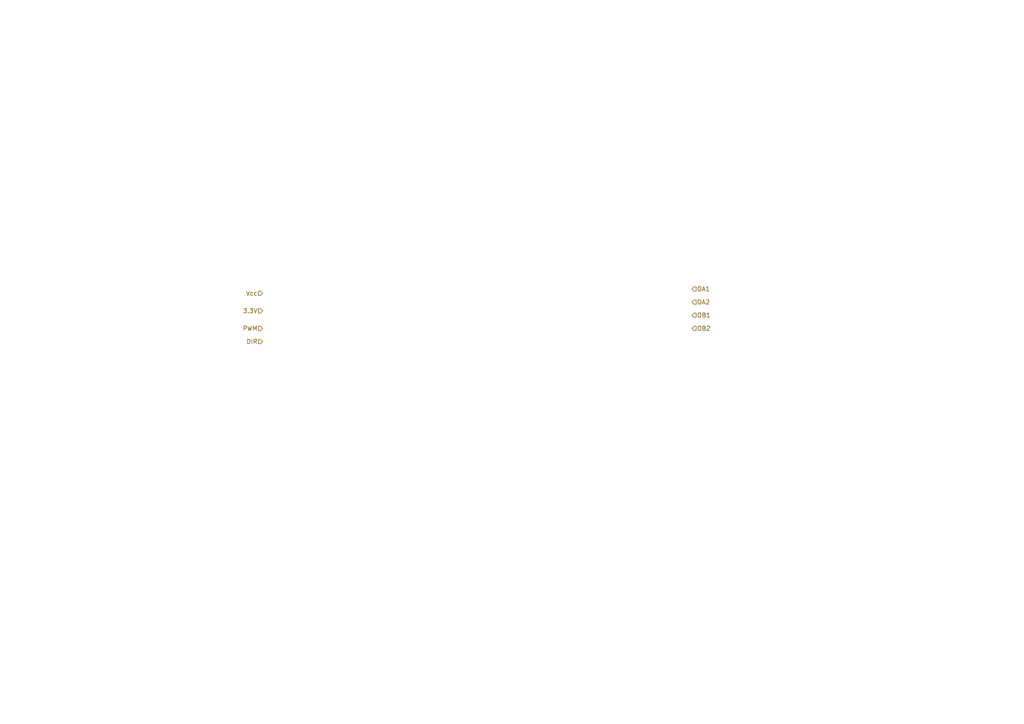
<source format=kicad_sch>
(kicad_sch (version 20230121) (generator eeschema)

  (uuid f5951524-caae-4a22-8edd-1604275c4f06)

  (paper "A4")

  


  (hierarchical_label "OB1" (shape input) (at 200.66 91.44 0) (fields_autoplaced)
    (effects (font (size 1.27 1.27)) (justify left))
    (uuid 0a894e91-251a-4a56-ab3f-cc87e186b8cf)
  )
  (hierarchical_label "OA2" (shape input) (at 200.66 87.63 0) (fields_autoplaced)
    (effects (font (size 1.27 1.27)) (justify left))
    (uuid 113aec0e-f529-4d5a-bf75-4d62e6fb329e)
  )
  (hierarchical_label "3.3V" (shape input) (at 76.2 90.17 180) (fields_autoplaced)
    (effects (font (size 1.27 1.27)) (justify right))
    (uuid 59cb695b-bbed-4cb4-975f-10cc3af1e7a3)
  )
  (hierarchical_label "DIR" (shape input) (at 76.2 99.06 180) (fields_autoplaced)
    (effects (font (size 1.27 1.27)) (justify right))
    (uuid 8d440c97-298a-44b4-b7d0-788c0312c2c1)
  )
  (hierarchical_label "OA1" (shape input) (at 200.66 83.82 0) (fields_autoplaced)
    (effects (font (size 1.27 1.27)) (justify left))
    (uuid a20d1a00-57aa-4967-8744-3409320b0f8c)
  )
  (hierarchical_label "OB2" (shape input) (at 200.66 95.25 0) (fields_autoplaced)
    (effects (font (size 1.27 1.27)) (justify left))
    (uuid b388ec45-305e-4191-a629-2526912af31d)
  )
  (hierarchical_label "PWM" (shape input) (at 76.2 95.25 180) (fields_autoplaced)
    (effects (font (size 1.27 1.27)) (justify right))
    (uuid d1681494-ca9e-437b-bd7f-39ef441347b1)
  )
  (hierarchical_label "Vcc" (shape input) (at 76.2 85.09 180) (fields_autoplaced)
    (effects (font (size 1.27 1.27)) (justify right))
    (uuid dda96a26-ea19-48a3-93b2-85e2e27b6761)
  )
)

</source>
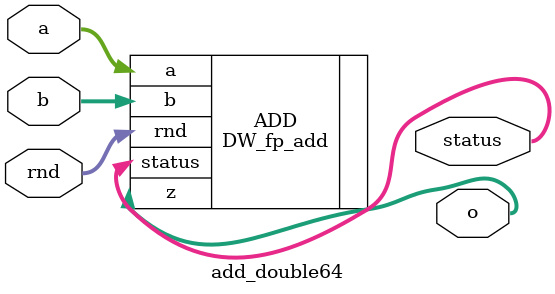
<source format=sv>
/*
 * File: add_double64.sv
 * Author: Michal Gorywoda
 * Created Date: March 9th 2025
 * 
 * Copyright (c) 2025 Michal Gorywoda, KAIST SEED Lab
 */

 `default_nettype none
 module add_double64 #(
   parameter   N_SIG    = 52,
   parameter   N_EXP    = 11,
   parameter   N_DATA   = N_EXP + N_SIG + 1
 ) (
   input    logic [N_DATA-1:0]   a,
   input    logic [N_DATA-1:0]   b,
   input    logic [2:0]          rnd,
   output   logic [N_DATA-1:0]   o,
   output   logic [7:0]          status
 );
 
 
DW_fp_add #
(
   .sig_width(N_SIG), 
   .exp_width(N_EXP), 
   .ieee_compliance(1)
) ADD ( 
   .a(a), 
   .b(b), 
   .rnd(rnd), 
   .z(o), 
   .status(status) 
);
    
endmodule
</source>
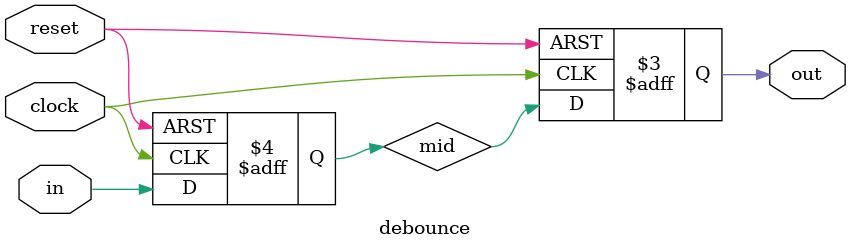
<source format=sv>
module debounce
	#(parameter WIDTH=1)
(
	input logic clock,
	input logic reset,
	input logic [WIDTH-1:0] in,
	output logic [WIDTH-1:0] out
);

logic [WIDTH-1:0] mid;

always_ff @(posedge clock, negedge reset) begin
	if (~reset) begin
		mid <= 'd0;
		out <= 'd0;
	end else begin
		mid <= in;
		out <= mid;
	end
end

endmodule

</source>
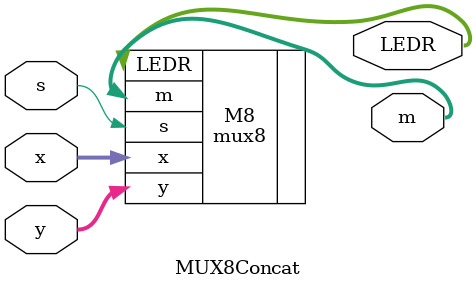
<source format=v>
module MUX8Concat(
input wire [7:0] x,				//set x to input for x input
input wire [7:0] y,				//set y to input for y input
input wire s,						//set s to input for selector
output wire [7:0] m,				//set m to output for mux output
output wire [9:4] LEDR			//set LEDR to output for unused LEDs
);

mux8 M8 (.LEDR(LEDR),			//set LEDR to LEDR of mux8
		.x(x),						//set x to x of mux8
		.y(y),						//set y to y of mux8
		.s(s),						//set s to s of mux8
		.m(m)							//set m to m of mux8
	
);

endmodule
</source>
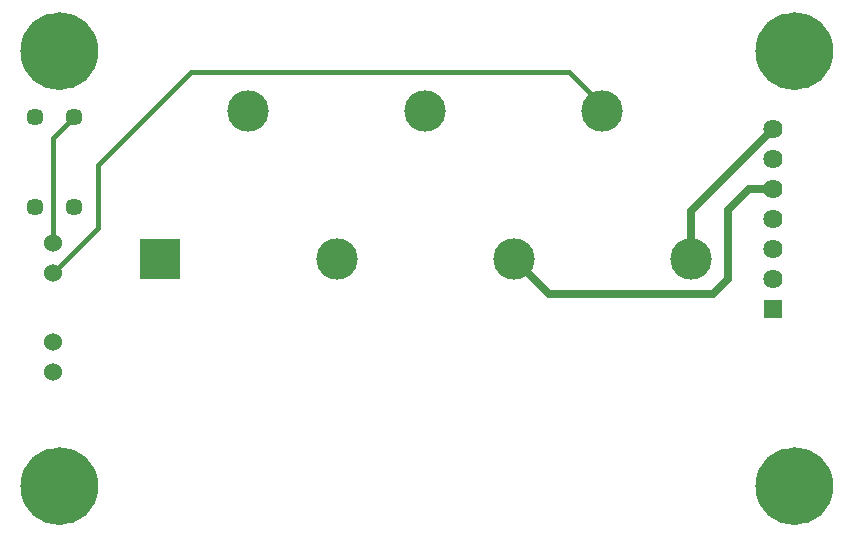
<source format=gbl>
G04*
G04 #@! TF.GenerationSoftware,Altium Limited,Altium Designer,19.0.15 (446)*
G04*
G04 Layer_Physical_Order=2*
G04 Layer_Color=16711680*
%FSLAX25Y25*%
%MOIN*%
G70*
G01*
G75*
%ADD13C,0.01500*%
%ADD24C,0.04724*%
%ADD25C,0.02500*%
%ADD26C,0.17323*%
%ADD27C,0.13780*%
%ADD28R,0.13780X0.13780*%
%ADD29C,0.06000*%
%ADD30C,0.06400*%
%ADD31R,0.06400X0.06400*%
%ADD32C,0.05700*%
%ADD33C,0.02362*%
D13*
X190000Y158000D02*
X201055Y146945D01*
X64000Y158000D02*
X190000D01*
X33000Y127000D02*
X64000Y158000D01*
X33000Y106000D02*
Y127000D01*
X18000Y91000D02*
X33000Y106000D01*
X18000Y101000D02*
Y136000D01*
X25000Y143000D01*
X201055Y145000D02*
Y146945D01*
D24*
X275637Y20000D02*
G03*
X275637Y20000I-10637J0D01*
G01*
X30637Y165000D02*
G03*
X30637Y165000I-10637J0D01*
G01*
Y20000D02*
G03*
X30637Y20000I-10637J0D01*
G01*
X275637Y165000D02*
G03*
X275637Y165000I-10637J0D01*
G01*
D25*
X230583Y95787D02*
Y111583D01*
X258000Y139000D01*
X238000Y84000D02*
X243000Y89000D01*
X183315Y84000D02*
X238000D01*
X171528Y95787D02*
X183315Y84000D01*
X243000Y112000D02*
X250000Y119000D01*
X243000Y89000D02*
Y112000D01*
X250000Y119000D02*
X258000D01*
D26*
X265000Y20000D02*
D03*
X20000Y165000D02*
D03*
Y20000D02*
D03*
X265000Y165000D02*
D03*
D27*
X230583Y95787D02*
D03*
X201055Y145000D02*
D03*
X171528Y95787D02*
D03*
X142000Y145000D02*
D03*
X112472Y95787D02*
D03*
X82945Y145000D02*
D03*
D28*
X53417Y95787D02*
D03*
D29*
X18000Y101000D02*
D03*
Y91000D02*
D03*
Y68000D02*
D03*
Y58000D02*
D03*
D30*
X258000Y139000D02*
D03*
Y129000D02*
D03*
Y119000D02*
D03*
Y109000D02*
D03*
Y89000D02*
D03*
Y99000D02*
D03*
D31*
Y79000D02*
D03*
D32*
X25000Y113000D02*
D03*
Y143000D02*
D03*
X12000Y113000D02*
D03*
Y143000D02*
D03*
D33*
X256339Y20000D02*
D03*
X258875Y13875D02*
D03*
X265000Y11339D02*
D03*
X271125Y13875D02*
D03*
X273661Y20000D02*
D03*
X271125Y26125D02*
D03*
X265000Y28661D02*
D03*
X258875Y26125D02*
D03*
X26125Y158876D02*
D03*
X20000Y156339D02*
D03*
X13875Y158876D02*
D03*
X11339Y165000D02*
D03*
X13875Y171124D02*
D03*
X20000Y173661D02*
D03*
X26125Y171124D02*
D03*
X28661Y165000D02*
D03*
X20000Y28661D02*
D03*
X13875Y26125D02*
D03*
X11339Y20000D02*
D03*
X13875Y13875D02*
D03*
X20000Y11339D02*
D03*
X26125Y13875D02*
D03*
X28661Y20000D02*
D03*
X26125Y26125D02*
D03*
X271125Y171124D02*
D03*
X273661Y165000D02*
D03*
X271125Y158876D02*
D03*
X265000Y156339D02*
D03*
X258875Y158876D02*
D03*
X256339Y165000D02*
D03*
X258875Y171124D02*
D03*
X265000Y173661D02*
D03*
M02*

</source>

+ + +

Starting at the first entry above and ending at the last, write everything out exactly except the pictures.

=== OUTPUT ===
<source format=kicad_sch>
(kicad_sch (version 20230121) (generator eeschema)

  (uuid f5951524-caae-4a22-8edd-1604275c4f06)

  (paper "A4")

  


  (hierarchical_label "OB1" (shape input) (at 200.66 91.44 0) (fields_autoplaced)
    (effects (font (size 1.27 1.27)) (justify left))
    (uuid 0a894e91-251a-4a56-ab3f-cc87e186b8cf)
  )
  (hierarchical_label "OA2" (shape input) (at 200.66 87.63 0) (fields_autoplaced)
    (effects (font (size 1.27 1.27)) (justify left))
    (uuid 113aec0e-f529-4d5a-bf75-4d62e6fb329e)
  )
  (hierarchical_label "3.3V" (shape input) (at 76.2 90.17 180) (fields_autoplaced)
    (effects (font (size 1.27 1.27)) (justify right))
    (uuid 59cb695b-bbed-4cb4-975f-10cc3af1e7a3)
  )
  (hierarchical_label "DIR" (shape input) (at 76.2 99.06 180) (fields_autoplaced)
    (effects (font (size 1.27 1.27)) (justify right))
    (uuid 8d440c97-298a-44b4-b7d0-788c0312c2c1)
  )
  (hierarchical_label "OA1" (shape input) (at 200.66 83.82 0) (fields_autoplaced)
    (effects (font (size 1.27 1.27)) (justify left))
    (uuid a20d1a00-57aa-4967-8744-3409320b0f8c)
  )
  (hierarchical_label "OB2" (shape input) (at 200.66 95.25 0) (fields_autoplaced)
    (effects (font (size 1.27 1.27)) (justify left))
    (uuid b388ec45-305e-4191-a629-2526912af31d)
  )
  (hierarchical_label "PWM" (shape input) (at 76.2 95.25 180) (fields_autoplaced)
    (effects (font (size 1.27 1.27)) (justify right))
    (uuid d1681494-ca9e-437b-bd7f-39ef441347b1)
  )
  (hierarchical_label "Vcc" (shape input) (at 76.2 85.09 180) (fields_autoplaced)
    (effects (font (size 1.27 1.27)) (justify right))
    (uuid dda96a26-ea19-48a3-93b2-85e2e27b6761)
  )
)

</source>
<source format=sv>
/*
 * File: add_double64.sv
 * Author: Michal Gorywoda
 * Created Date: March 9th 2025
 * 
 * Copyright (c) 2025 Michal Gorywoda, KAIST SEED Lab
 */

 `default_nettype none
 module add_double64 #(
   parameter   N_SIG    = 52,
   parameter   N_EXP    = 11,
   parameter   N_DATA   = N_EXP + N_SIG + 1
 ) (
   input    logic [N_DATA-1:0]   a,
   input    logic [N_DATA-1:0]   b,
   input    logic [2:0]          rnd,
   output   logic [N_DATA-1:0]   o,
   output   logic [7:0]          status
 );
 
 
DW_fp_add #
(
   .sig_width(N_SIG), 
   .exp_width(N_EXP), 
   .ieee_compliance(1)
) ADD ( 
   .a(a), 
   .b(b), 
   .rnd(rnd), 
   .z(o), 
   .status(status) 
);
    
endmodule
</source>
<source format=sv>
module debounce
	#(parameter WIDTH=1)
(
	input logic clock,
	input logic reset,
	input logic [WIDTH-1:0] in,
	output logic [WIDTH-1:0] out
);

logic [WIDTH-1:0] mid;

always_ff @(posedge clock, negedge reset) begin
	if (~reset) begin
		mid <= 'd0;
		out <= 'd0;
	end else begin
		mid <= in;
		out <= mid;
	end
end

endmodule

</source>
<source format=v>
module MUX8Concat(
input wire [7:0] x,				//set x to input for x input
input wire [7:0] y,				//set y to input for y input
input wire s,						//set s to input for selector
output wire [7:0] m,				//set m to output for mux output
output wire [9:4] LEDR			//set LEDR to output for unused LEDs
);

mux8 M8 (.LEDR(LEDR),			//set LEDR to LEDR of mux8
		.x(x),						//set x to x of mux8
		.y(y),						//set y to y of mux8
		.s(s),						//set s to s of mux8
		.m(m)							//set m to m of mux8
	
);

endmodule
</source>
<source format=gbl>
G04*
G04 #@! TF.GenerationSoftware,Altium Limited,Altium Designer,19.0.15 (446)*
G04*
G04 Layer_Physical_Order=2*
G04 Layer_Color=16711680*
%FSLAX25Y25*%
%MOIN*%
G70*
G01*
G75*
%ADD13C,0.01500*%
%ADD24C,0.04724*%
%ADD25C,0.02500*%
%ADD26C,0.17323*%
%ADD27C,0.13780*%
%ADD28R,0.13780X0.13780*%
%ADD29C,0.06000*%
%ADD30C,0.06400*%
%ADD31R,0.06400X0.06400*%
%ADD32C,0.05700*%
%ADD33C,0.02362*%
D13*
X190000Y158000D02*
X201055Y146945D01*
X64000Y158000D02*
X190000D01*
X33000Y127000D02*
X64000Y158000D01*
X33000Y106000D02*
Y127000D01*
X18000Y91000D02*
X33000Y106000D01*
X18000Y101000D02*
Y136000D01*
X25000Y143000D01*
X201055Y145000D02*
Y146945D01*
D24*
X275637Y20000D02*
G03*
X275637Y20000I-10637J0D01*
G01*
X30637Y165000D02*
G03*
X30637Y165000I-10637J0D01*
G01*
Y20000D02*
G03*
X30637Y20000I-10637J0D01*
G01*
X275637Y165000D02*
G03*
X275637Y165000I-10637J0D01*
G01*
D25*
X230583Y95787D02*
Y111583D01*
X258000Y139000D01*
X238000Y84000D02*
X243000Y89000D01*
X183315Y84000D02*
X238000D01*
X171528Y95787D02*
X183315Y84000D01*
X243000Y112000D02*
X250000Y119000D01*
X243000Y89000D02*
Y112000D01*
X250000Y119000D02*
X258000D01*
D26*
X265000Y20000D02*
D03*
X20000Y165000D02*
D03*
Y20000D02*
D03*
X265000Y165000D02*
D03*
D27*
X230583Y95787D02*
D03*
X201055Y145000D02*
D03*
X171528Y95787D02*
D03*
X142000Y145000D02*
D03*
X112472Y95787D02*
D03*
X82945Y145000D02*
D03*
D28*
X53417Y95787D02*
D03*
D29*
X18000Y101000D02*
D03*
Y91000D02*
D03*
Y68000D02*
D03*
Y58000D02*
D03*
D30*
X258000Y139000D02*
D03*
Y129000D02*
D03*
Y119000D02*
D03*
Y109000D02*
D03*
Y89000D02*
D03*
Y99000D02*
D03*
D31*
Y79000D02*
D03*
D32*
X25000Y113000D02*
D03*
Y143000D02*
D03*
X12000Y113000D02*
D03*
Y143000D02*
D03*
D33*
X256339Y20000D02*
D03*
X258875Y13875D02*
D03*
X265000Y11339D02*
D03*
X271125Y13875D02*
D03*
X273661Y20000D02*
D03*
X271125Y26125D02*
D03*
X265000Y28661D02*
D03*
X258875Y26125D02*
D03*
X26125Y158876D02*
D03*
X20000Y156339D02*
D03*
X13875Y158876D02*
D03*
X11339Y165000D02*
D03*
X13875Y171124D02*
D03*
X20000Y173661D02*
D03*
X26125Y171124D02*
D03*
X28661Y165000D02*
D03*
X20000Y28661D02*
D03*
X13875Y26125D02*
D03*
X11339Y20000D02*
D03*
X13875Y13875D02*
D03*
X20000Y11339D02*
D03*
X26125Y13875D02*
D03*
X28661Y20000D02*
D03*
X26125Y26125D02*
D03*
X271125Y171124D02*
D03*
X273661Y165000D02*
D03*
X271125Y158876D02*
D03*
X265000Y156339D02*
D03*
X258875Y158876D02*
D03*
X256339Y165000D02*
D03*
X258875Y171124D02*
D03*
X265000Y173661D02*
D03*
M02*

</source>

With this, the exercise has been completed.